As members of the papain superfamily,1
cathepsins are involved in many biological processes related to human diseases and disorders.1–4
Previously identified cathepsins include cathepsin B, D, H, K, L, and S. Several of these proteins have been selected as biological targets to develop therapeutic treatments, and a number of inhibitors have been identified and developed for many of these enzymes. Cathepsin B inhibitors are highly sought after chemical agents since many diseases, such as neurodegenerative disorder, cardiovascular disease, cancer, inflammation, rheumatoid arthritis, and Alzheimer’s disease5–12
, have been connected with unusual levels or abnormal function of cathepsin B. As an ubiquitous lysosomal cysteine proteases, cathepsin B has been found to be responsible for intracellular as well as extracellular proteolysis in mammalian cells and can facilitate cell migration by dissolving the extracellular barriers, which result in tumor metastasis and angiogenesis.13–15
The biological activity and function of cathepsin B is also important during viral infection and replication for several viruses, such as Ebola, SARS (Severe Acute Respiratory Syndrome) in human cells.16, 17
Due to its important biological functions, which are directly related to several important human diseases, cathepsin B has been chosen as a drug development target in many efforts.
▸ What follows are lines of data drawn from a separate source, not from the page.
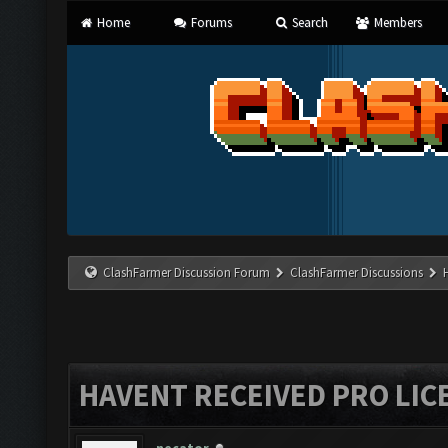
Home
Forums
Search
Members
ClashFarmer Discussion Forum
ClashFarmer Discussions
HAVENT RECEIVED PRO LIC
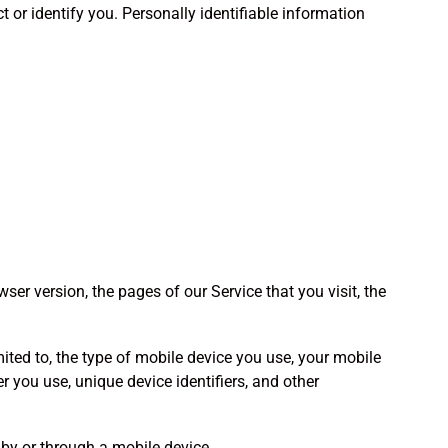
 or identify you. Personally identifiable information
er version, the pages of our Service that you visit, the
ited to, the type of mobile device you use, your mobile
r you use, unique device identifiers, and other
by or through a mobile device.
A number of compounds have been found to inhibit cathepsin B activity, and some of these compounds have been tested and are effective in animal experiments.5–12, 18–20
Most of these cathepsin inhibitors disable the biological activity of cathepsin B through forming irreversible covalent chemical bond in the catalytic site of the enzyme. These irreversible inhibitors include dipeptidyl nitriles21
, vinyl sulfones, expoxysuccinates, acyloxymethyl ketones, fluoromethyl ketones, hydrazides, and bis
Structural studies have provided detailed insights into the biological mechanisms of these inhibitors. Inhibitors bind to the catalytic active site of cathepsin B, and form an irreversible covalent bond with the protein in the active site.21, 23
Meanwhile, computational studies, such as docking and virtual screening, were also used to explore the binding and inhibition mechanism of these inhibitors.24–26
These computational approaches have proved efficient and essential for optimizing and designing chemical agents with improved biological activities.27–29
In an effort to identify chemical probes through high throughput screening technology (HTS), a number of chemicals have been found to be active against cathepsin B in the screening campaign for inhibitor identification, with the NIH Molecular Libraries Program (MLP). The screening results were deposited into the PubChem (http://pubchem.ncbi.nlm.nih.gov
), a database for molecular structures and associated biological activities which is available to general public. The database contains the 2D structures and the biological activity (IC50
) derived from dose-response HTS experiments for the active compounds tested.
In a previous study,30, 31
docking simulation was used to model the binding structures of the active compounds identified by the high throughput screening (HTS) tests to the binding site of the protein. A relative binding affinity was calculated for each compound studied based on the respective modeled bound structure using the linear response molecular mechanics Poisson Boltzmann-surface area method (LR-MM-PBSA). Strong correlations between the calculated binding affinities and experimental biological activities were obtained.30, 31
Three-dimension (3D) Comparative Molecular Field Analysis (CoMFA) quantitative structure-activity relationships (QSAR) models were also established based on the multi-conformation method with high correlation coefficients for these active compounds (to be published). Given the importance of the enzyme in disease treatment and the broad research interest to screen and identify potent inhibitors, efforts have been taken further to build the QSAR models to correlate the molecular and physicochemical properties with the biological activities of the compounds tested in the Cathepsin B inhibition screening experiments. Efforts were also undertaken to build statistical models to classify inhibition activities against Cathepsin B for specific compounds. This work reports the results of the continuous (continuous in bioactivity space) and binary (two discrete bioactivity status, e.g. ‘active’ vs
‘inactive’) QSAR models in order to obtain insight into the relationship of chemical structure and physicochemical properties/biological activity. Additionally, the results of this work may provide means to pre-screen compounds to facilitate in silico
design of de novo cathepsin B inhibitors and the development of drugs for the treatment of varies human diseases using some other molecular targets.